If adulthood is about striving for dreams, then childhood is when you hatch them. And we hatched ours in elementary school.
"I remember when I was at Hillcrest Elementary," said Nora, whose mother was a public schoolteacher and whose father worked in computers. "One time in music class, a couple of kids and I were singing 'Angels We Have Heard on High,' and we were singing it so well that our teacher sent us to the principal to sing it. What a way to connect with a principal of your school!"
In fifth grade, my class was trucked to Beverly Hills Middle School to see The Pirates of Penzance. My jaw was wide open as I watched and wondered: I've got to do that one day.
"We saw that, too!" Tina volleyed back. She also remembered that watching her older brother utter a few lines from Bye Bye Birdie there was an early inspiration to perform. She played the flute for a year in fifth grade, too.
"The last time I picked up that flute was Sarah Palin on Saturday Night Live," she said. "They asked if I could play anything on the flute. I said, 'I can play 'The Hustle.' " And she did, ages after having tooted it in a school Christmas concert in 1980.
Winning the audition for Rizzo in high school — and how I view life as an adult — had everything to do with those early days.

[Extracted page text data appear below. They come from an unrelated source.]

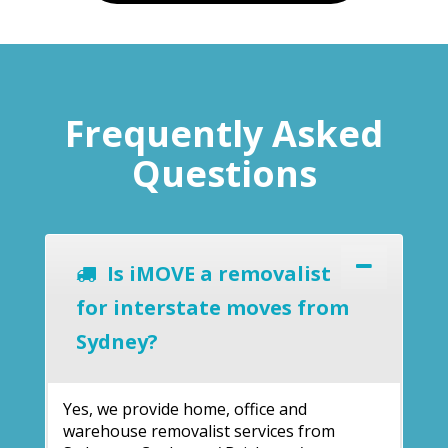
Frequently Asked
Questions
Is iMOVE a removalist
for interstate moves from
Sydney?
Yes, we provide home, office and
warehouse removalist services from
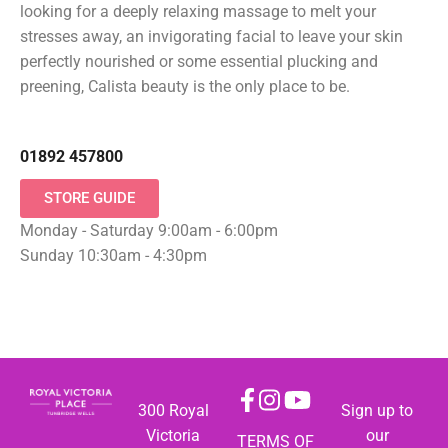
looking for a deeply relaxing massage to melt your
stresses away, an invigorating facial to leave your skin
perfectly nourished or some essential plucking and
preening, Calista beauty is the only place to be.
01892 457800
STORE GUIDE
Monday - Saturday 9:00am - 6:00pm
Sunday 10:30am - 4:30pm
300 Royal
Sign up to
Victoria
our
TERMS OF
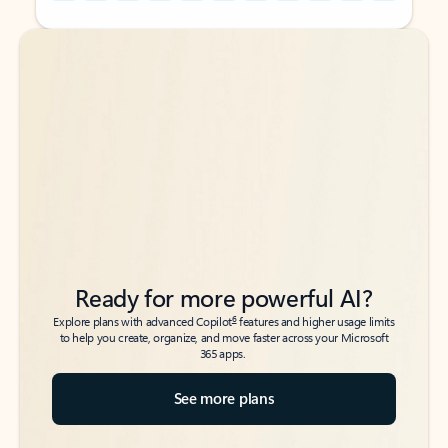
Back to tabs
Back to tabs
Ready for more powerful AI?
6
Explore plans with advanced Copilot
features and higher usage limits
to help you create, organize, and move faster across your Microsoft
365 apps.
See more plans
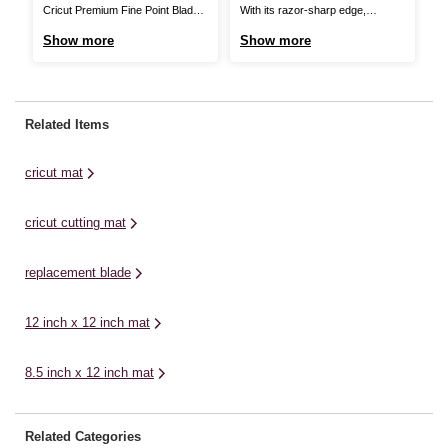
Cricut Premium Fine Point Blade
With its razor-sharp edge,
Th
and Housing will keep every
piercing tip and superior blade
Co
Show more
Show more
S
project sharp! It will deliver long-
lock system, the Cricut
pr
lasting precision cutting, so you’re
TrueControl Knife Kit gives you
wh
always ready for impressive DIY.
better control and beautiful results
sc
Made from German carbide steel,
every time. Experience amazing
on
Related Items
this versatile blade was specially
precision and accuracy when
ma
designed to make the most ...
working on a wide variety of
cr
cricut mat
materials, including paper, ...
fl
an
cricut cutting mat
replacement blade
12 inch x 12 inch mat
8.5 inch x 12 inch mat
Related Categories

My parents had done little to encourage my musical ambitions, hoping instead that I'd indulge a more economically viable passion. This was bittersweet, as my own father had a voice so beautiful it would stop you in your tracks. You could get a taste as he hummed while stacking cans of soda at the deli.
Had teachers not stoked my musical muse, I might never have imagined beating out everyone in a school of 2,400 kids for a lead role in a high school musical directed by the irrepressible Harry Dietzler, who orchestrates the district's eye-popping theater arts programs to this day.

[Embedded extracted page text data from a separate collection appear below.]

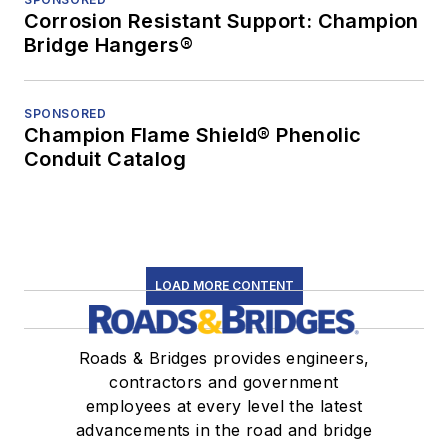
Corrosion Resistant Support: Champion
Bridge Hangers®
SPONSORED
Champion Flame Shield® Phenolic
Conduit Catalog
LOAD MORE CONTENT
Roads & Bridges provides engineers,
contractors and government
employees at every level the latest
advancements in the road and bridge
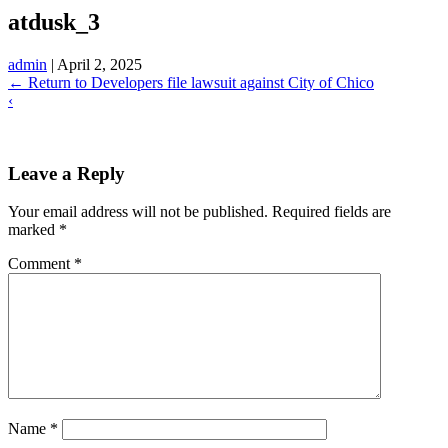
atdusk_3
admin
|
April 2, 2025
←
Return to Developers file lawsuit against City of Chico
‹
Leave a Reply
Your email address will not be published.
Required fields are
marked
*
Comment
*
Name
*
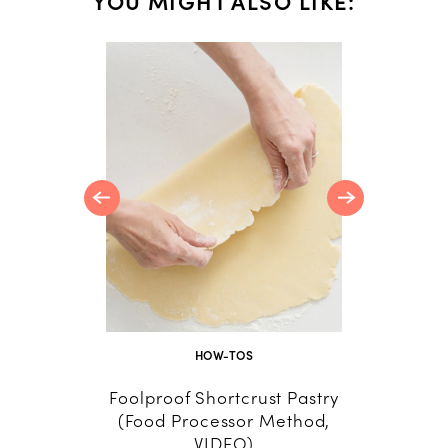
YOU MIGHT ALSO LIKE:
c Quiche
O)
HOW-TOS
Foolproof Shortcrust Pastry
Marke
(Food Processor Method,
Dish
VIDEO)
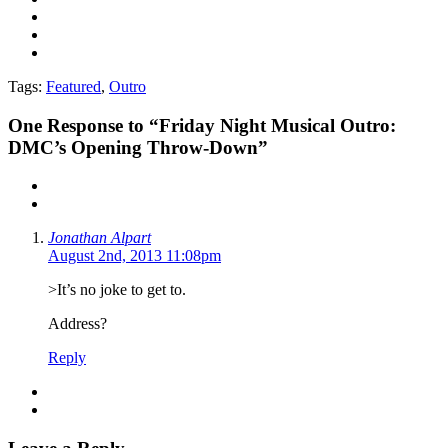
Tags:
Featured
,
Outro
One
Response to “Friday Night Musical Outro:
DMC’s Opening Throw-Down”
Jonathan Alpart
August 2nd, 2013 11:08pm
>It’s no joke to get to.
Address?
Reply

My famously aloof father saw me perform only once. He came to the spring choral concert senior year. I was on the bill for a solo of "I Dreamed a Dream" from Les Miserables.

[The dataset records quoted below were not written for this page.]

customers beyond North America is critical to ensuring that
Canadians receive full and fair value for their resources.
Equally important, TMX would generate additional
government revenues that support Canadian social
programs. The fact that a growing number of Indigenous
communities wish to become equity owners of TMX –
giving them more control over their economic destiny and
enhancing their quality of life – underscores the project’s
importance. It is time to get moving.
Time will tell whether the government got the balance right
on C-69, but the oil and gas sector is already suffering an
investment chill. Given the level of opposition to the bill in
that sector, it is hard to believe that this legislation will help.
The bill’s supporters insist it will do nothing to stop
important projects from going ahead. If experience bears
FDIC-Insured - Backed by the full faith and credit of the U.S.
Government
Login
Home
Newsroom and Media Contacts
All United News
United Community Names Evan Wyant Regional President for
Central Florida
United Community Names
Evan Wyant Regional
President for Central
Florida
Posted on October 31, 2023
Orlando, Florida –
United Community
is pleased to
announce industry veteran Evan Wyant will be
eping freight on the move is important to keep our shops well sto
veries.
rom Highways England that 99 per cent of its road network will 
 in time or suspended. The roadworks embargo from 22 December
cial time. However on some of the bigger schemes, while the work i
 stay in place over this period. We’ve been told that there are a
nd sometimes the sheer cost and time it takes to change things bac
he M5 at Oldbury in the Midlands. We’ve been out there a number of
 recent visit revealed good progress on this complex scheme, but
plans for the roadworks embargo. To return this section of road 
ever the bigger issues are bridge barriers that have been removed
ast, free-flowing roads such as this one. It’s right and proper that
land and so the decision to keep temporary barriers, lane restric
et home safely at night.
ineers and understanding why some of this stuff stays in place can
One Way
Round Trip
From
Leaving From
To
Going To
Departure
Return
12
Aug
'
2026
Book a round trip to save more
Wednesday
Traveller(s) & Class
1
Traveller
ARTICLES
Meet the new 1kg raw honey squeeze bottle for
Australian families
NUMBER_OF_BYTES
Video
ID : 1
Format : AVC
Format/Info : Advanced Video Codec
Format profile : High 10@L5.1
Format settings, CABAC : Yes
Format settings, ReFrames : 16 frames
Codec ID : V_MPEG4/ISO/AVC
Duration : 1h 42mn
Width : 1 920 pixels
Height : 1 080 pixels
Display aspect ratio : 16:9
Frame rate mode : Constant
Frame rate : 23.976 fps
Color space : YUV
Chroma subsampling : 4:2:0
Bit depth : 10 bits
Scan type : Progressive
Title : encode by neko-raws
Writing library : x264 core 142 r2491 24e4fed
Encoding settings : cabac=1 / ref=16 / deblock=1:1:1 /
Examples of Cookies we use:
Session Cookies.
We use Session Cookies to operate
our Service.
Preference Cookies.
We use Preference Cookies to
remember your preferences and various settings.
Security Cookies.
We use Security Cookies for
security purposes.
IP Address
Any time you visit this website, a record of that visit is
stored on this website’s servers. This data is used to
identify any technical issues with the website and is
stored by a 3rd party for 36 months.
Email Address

Amid hordes of parents in the stands afterward, I scavenged for him and my mother. I found my dad in a crisp button-down shirt — not the dreary work flannel he almost always wore. But what startled me most was when I tried to make eye contact.
He was crying.
To those who believe underfunding of school districts isn't their problem, I say this: Such is the power of music in the soul of a child.